The Family Temples
Arguably the 'most important part of the Balinese compound is its temple, the sanggah or merajan around which evolves much of the ritual life of the family. The temple consists of a small walled yard with several to of small thatched buildings looking like puppet houses the shrines (pelinggih). Its organization, beyond the general tripartite structure also found there, is a concrete illustration of the main concepts and cults of Balinese religion in its original, agrarian shape,i.e. prior to the reformism influences of modern times.
The principal shrine of any Balinese family temple is the Sanggar Surya, located in its mountainward-eastern corner. Toward the rising sun, Surya is the name of the Sun God, the origin of all rays. This shrine is therefore that of the Almighty, from which all lesser gods -or rays- originate.
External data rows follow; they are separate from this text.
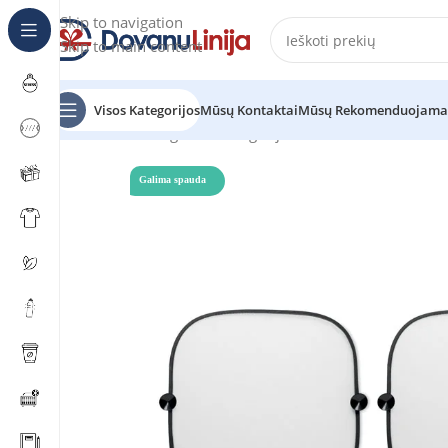
Skip to navigation
Skip to main content
Visos Kategorijos
Mūsų Kontaktai
Mūsų Rekomenduojama
Pradžia
Katalogas
be kategorijos
SOMBRA LIGHT
Galima spauda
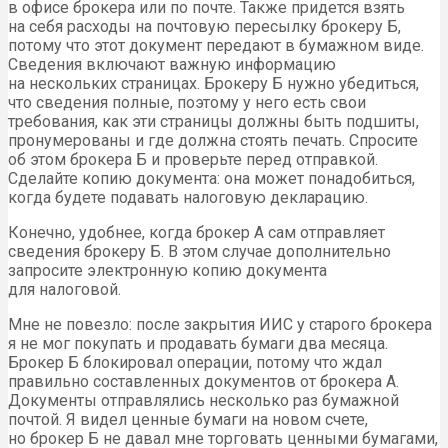
в офисе брокера или по почте. Также придется взять
на себя расходы на почтовую пересылку брокеру Б,
потому что этот документ передают в бумажном виде.
Сведения включают важную информацию
на нескольких страницах. Брокеру Б нужно убедиться,
что сведения полные, поэтому у него есть свои
требования, как эти страницы должны быть подшиты,
пронумерованы и где должна стоять печать. Спросите
об этом брокера Б и проверьте перед отправкой.
Сделайте копию документа: она может понадобиться,
когда будете подавать налоговую декларацию.
Конечно, удобнее, когда брокер А сам отправляет
сведения брокеру Б. В этом случае дополнительно
запросите электронную копию документа
для налоговой.
Мне не повезло: после закрытия ИИС у старого брокера
я не мог покупать и продавать бумаги два месяца.
Брокер Б блокировал операции, потому что ждал
правильно составленных документов от брокера А.
Документы отправлялись несколько раз бумажной
почтой. Я видел ценные бумаги на новом счете,
но брокер Б не давал мне торговать ценными бумагами,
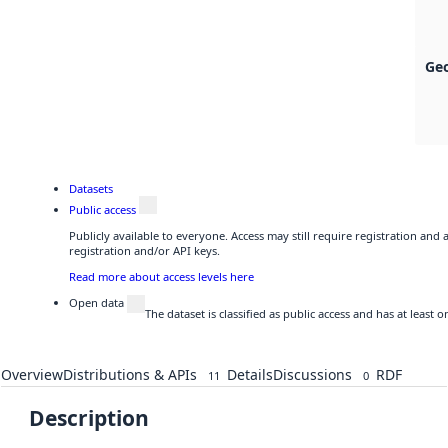
Ge
Datasets
Public access
Publicly available to everyone. Access may still require registration and
registration and/or API keys.
Read more about access levels here
Open data
The dataset is classified as public access and has at least
Overview
Distributions & APIs
Details
Discussions
RDF
11
0
Description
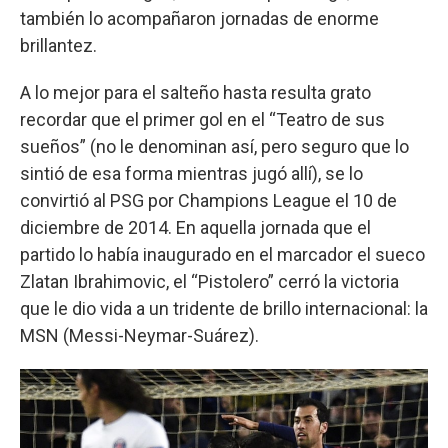
también lo acompañaron jornadas de enorme
brillantez.
A lo mejor para el salteño hasta resulta grato
recordar que el primer gol en el “Teatro de sus
sueños” (no le denominan así, pero seguro que lo
sintió de esa forma mientras jugó allí), se lo
convirtió al PSG por Champions League el 10 de
diciembre de 2014. En aquella jornada que el
partido lo había inaugurado en el marcador el sueco
Zlatan Ibrahimovic, el “Pistolero” cerró la victoria
que le dio vida a un tridente de brillo internacional: la
MSN (Messi-Neymar-Suárez).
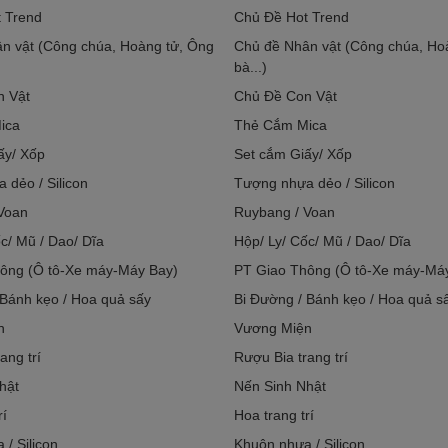
 Trend
Chủ Đề Hot Trend
n vật (Công chúa, Hoàng tử, Ông
Chủ đề Nhân vật (Công chúa, Ho
bà...)
n Vật
Chủ Đề Con Vật
ica
Thẻ Cắm Mica
ấy/ Xốp
Set cắm Giấy/ Xốp
 dẻo / Silicon
Tượng nhựa dẻo / Silicon
Voan
Ruybang / Voan
c/ Mũ / Dao/ Dĩa
Hộp/ Ly/ Cốc/ Mũ / Dao/ Dĩa
ông (Ô tô-Xe máy-Máy Bay)
PT Giao Thông (Ô tô-Xe máy-Má
 Bánh kẹo / Hoa quả sấy
Bi Đường / Bánh kẹo / Hoa quả s
n
Vương Miện
ang trí
Rượu Bia trang trí
hật
Nến Sinh Nhật
rí
Hoa trang trí
/ Silicon
Khuôn nhựa / Silicon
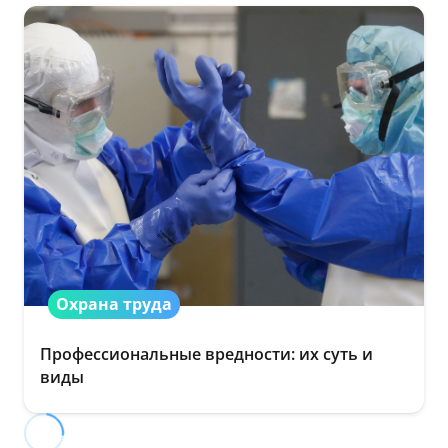
Охрана труда
Профессиональные вредности: их суть и
виды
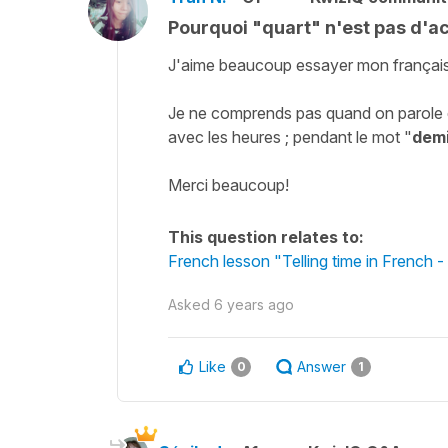
Pourquoi "quart" n'est pas d'a
J'aime beaucoup essayer mon français, 
Je ne comprends pas quand on parole 
avec les heures ; pendant le mot "
dem
Merci beaucoup!
This question relates to:
French lesson "Telling time in French -
Asked
6 years ago
Like
Answer
0
1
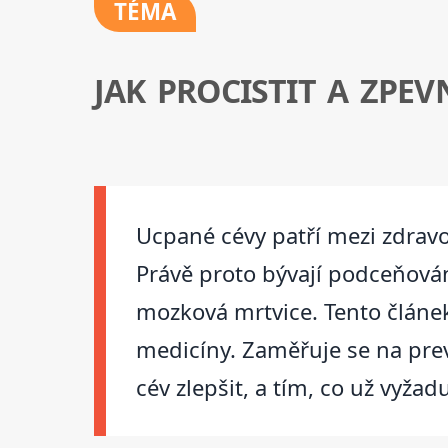
TÉMA
JAK PROCISTIT A ZPEVN
Ucpané cévy patří mezi zdravo
Právě proto bývají podceňován
mozková mrtvice. Tento článe
medicíny. Zaměřuje se na prev
cév zlepšit, a tím, co už vyža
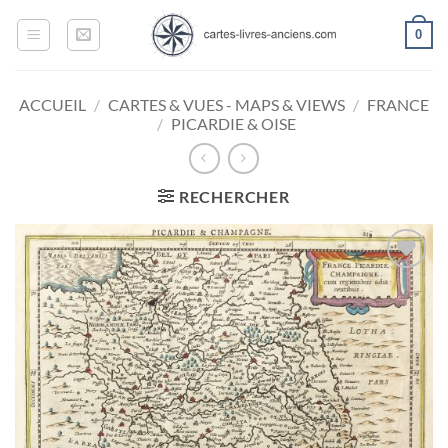
Passer
0
au
contenu
ACCUEIL
/
CARTES & VUES - MAPS & VIEWS
/
FRANCE
/
PICARDIE & OISE
RECHERCHER
Ajouter
à la
wishlist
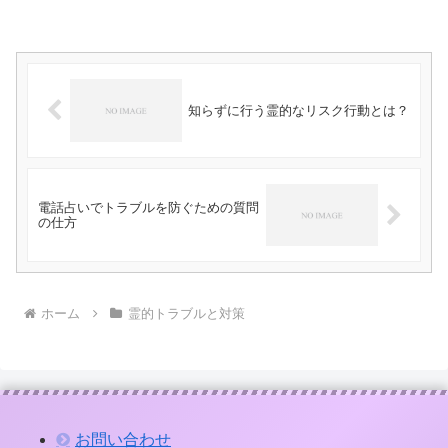
知らずに行う霊的なリスク行動とは？
電話占いでトラブルを防ぐための質問
の仕方
ホーム
霊的トラブルと対策
お問い合わせ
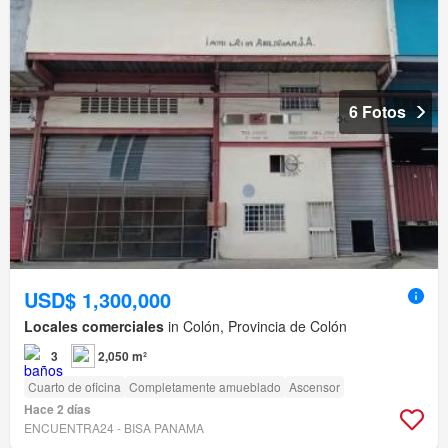
6 Fotos
USD$ 1,300,000
Locales comerciales
in Colón, Provincia de Colón
3
2,050 m²
Cuarto de oficina
Completamente amueblado
Ascensor
Hace 2 días
ENCUENTRA24 - BISA PANAMA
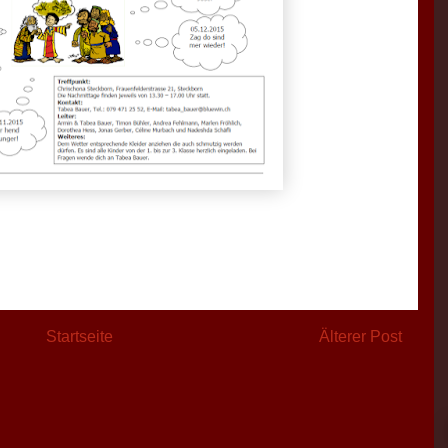
Startseite
Älterer Post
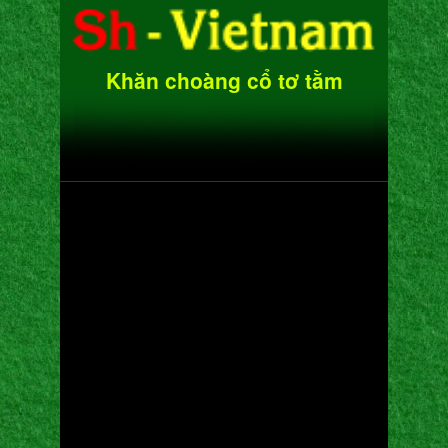
Khăn choàng cổ tơ tằm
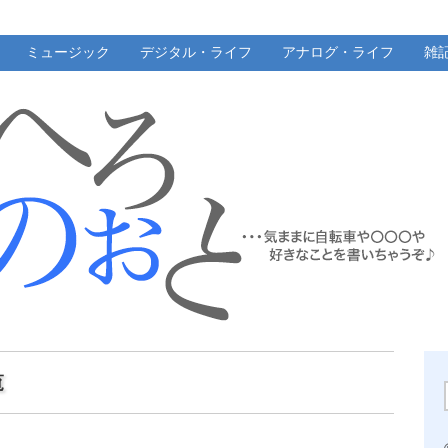
ミュージック
デジタル・ライフ
アナログ・ライフ
雑
覧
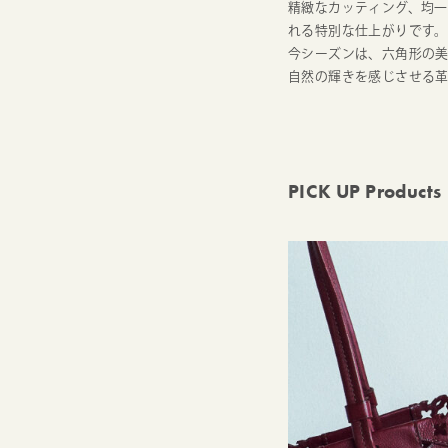
精緻なカッティング、均一
れる特別な仕上がりです。
今シーズンは、六角形の
自然の輝きを感じさせる
PICK UP Products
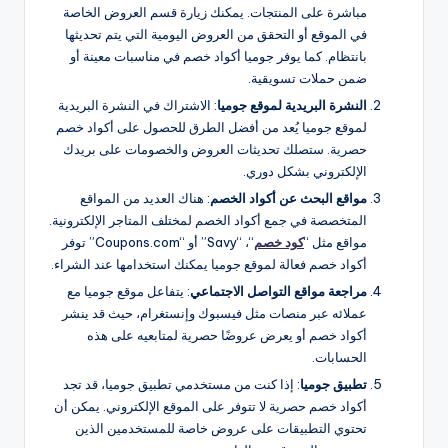
مباشرة على المنتجات. يمكنك زيارة قسم العروض الخاصة
في الموقع أو التحقق من العروض اليومية التي يتم تحديثها
بانتظام. كما يوفر جوميا أكواد خصم في مناسبات معينة أو
ضمن حملات تسويقية.
النشرة البريدية لموقع جوميا
: الاشتراك في النشرة البريدية
لموقع جوميا يُعد من أفضل الطرق للحصول على أكواد خصم
حصرية. ستصلك تحديثات العروض والخصومات على بريدك
الإلكتروني بشكل دوري.
مواقع البحث عن أكواد الخصم
: هناك العديد من المواقع
المتخصصة في جمع أكواد الخصم لمختلف المتاجر الإلكترونية.
مواقع مثل “
كود خصم
“، “Savy” أو “Coupons.com” توفر
أكواد خصم فعالة لموقع جوميا يمكنك استخدامها عند الشراء.
مراجعة مواقع التواصل الاجتماعي
: يتفاعل موقع جوميا مع
عملائه عبر منصات مثل فيسبوك وإنستغرام، حيث قد ينشر
أكواد خصم أو يعرض عروضًا حصرية لمتابعيه على هذه
الحسابات.
تطبيق جوميا
: إذا كنت من مستخدمي تطبيق جوميا، قد تجد
أكواد خصم حصرية لا تتوفر على الموقع الإلكتروني. يمكن أن
تحتوي التطبيقات على عروض خاصة للمستخدمين الذين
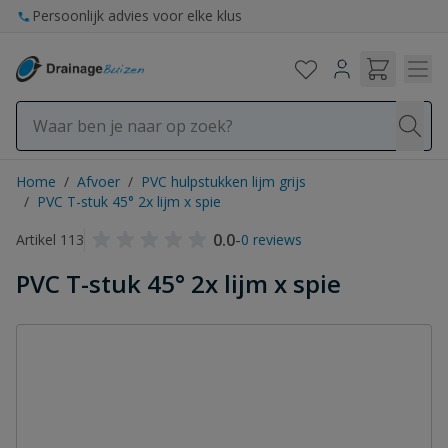
Ga naar de inhoud
Persoonlijk advies voor elke klus
Home
/
Afvoer
/
PVC hulpstukken lijm grijs
/
PVC T-stuk 45° 2x lijm x spie
0.0
-
Artikel 113
0 reviews
PVC T-stuk 45° 2x lijm x spie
The ways the other shrines are situated in relation to the Sanggar Surya also illustrates the hierarchy of the godly, in two rows of shrines, one running from east to west and the other mountainward to seaward. The right angle where the two rows meet is the place of the Sanggar Surya shrine. Next to this shrine are sometimes situated shrines for the gods of the mountains, but the following pattern is the most common: on the westward row, the first shrine one sees is usually that of the Goddess of agriculture Dewi Sri and of the God of wealth Sedana. Their role is thus a reminder of the agrarian foundation of Balinese culrure. Further westward is the taksu (inspiration) shrine, through which the individual comes into contact with his/her intangible equivalent, and, thus, is bestowed with his powers and talents. Beyond is a guardian shrine.
Downstream of the central sanggar surya shrine is located the row of ancestral shrines, the closest to the sanggar surya being the shrines of the remotest ancestors. The first to come, in the main sanggah/merajan, is often a shrine with a deer's horn (menjangan sekewang), which denotes that the family claims its origins to as far back as the Majapahit empire. Next follows the ibu or paibon which represents the ancestors from the sub-clan temple of origin; then comes the tong tiga shrine for the worship of the closest ancestors, where the family's dead are enshrined after completion of the cycle of death ceremonies. Finally, at the extremity of the row, comes another guardian shrine.
Like any temple, each individual family temple has a festival every 210 days, which follows the Balinese ritual calendar. When this time comes, the shrines are dressed, i.e. wrapped in coloured clothing, as a sign that the gods are visiting. These gods are then, as in any Balinese temple welcomed, and offered offerings, and, sometimes, dance.
Evolution of the Compound
Bali has long had a surplus of availa'Cile land. This has enabled the traditional architecture to remain virtually untouched. The older sons, in commoner's families, or the youngest ones, in aristocratic families, were supposed to open their own new compound on free village land upon marriage, when they became full citizens of the community. When village land was becoming scarce, they would move inland and open the forest, creating a "sister-village". The architectural system of Bali has thus duplicated itself all over the island.
The functioning of this system, though, is possible only with reserves of free dry land. This is no longer the case in Bali. Land is becoming scarce. Instead of being given away as part of one's belonging to a local community, it is now increasingly being sold as a commodity, a practice further encouraged by tourism and related speculative investments.
This development has a strong impact on traditional Balinese architecture. Fewer people can now afford to buy enough land and make the big compounds demanded by the rules of traditional architecture. More often than not, instead of opening new land and building new compounds, brothers have now to share their parents' compound. They end up transforming the old traditional buildings into inward-oriented, western style houses: the verandahs shrink in size or disappear altogether, rooms are added, the base of the buildings is lowered as well as the ceiling and new materials are used. The change may even effect the temple. Sometimes the whole set of shrines is transferred on to a terrace. More often, though, especially in the cities, the complete temple is substituted with a single shrine, the Padmasari, which sums up all the main functions of the temple, and through which it is possible to address one's village ancestors from a distance (nyawang).
The Balinese architectural landscape is thus fast changing. It is increasingly difficult to find Balinese architecture preserved in its original shape. Instead of the airy traditional compound with its central yard and verandahs, more often than not there are now cramped rows of buildings of an undeniable style. No genuine preservation steps are taken, except for the support of a neo-Balinese, kitschy architecture which is now invading the cities and main roads. Interesting though the phenomenon may be, it is a sign that Bali is losing its homogeneity, and thus, its uniqueness.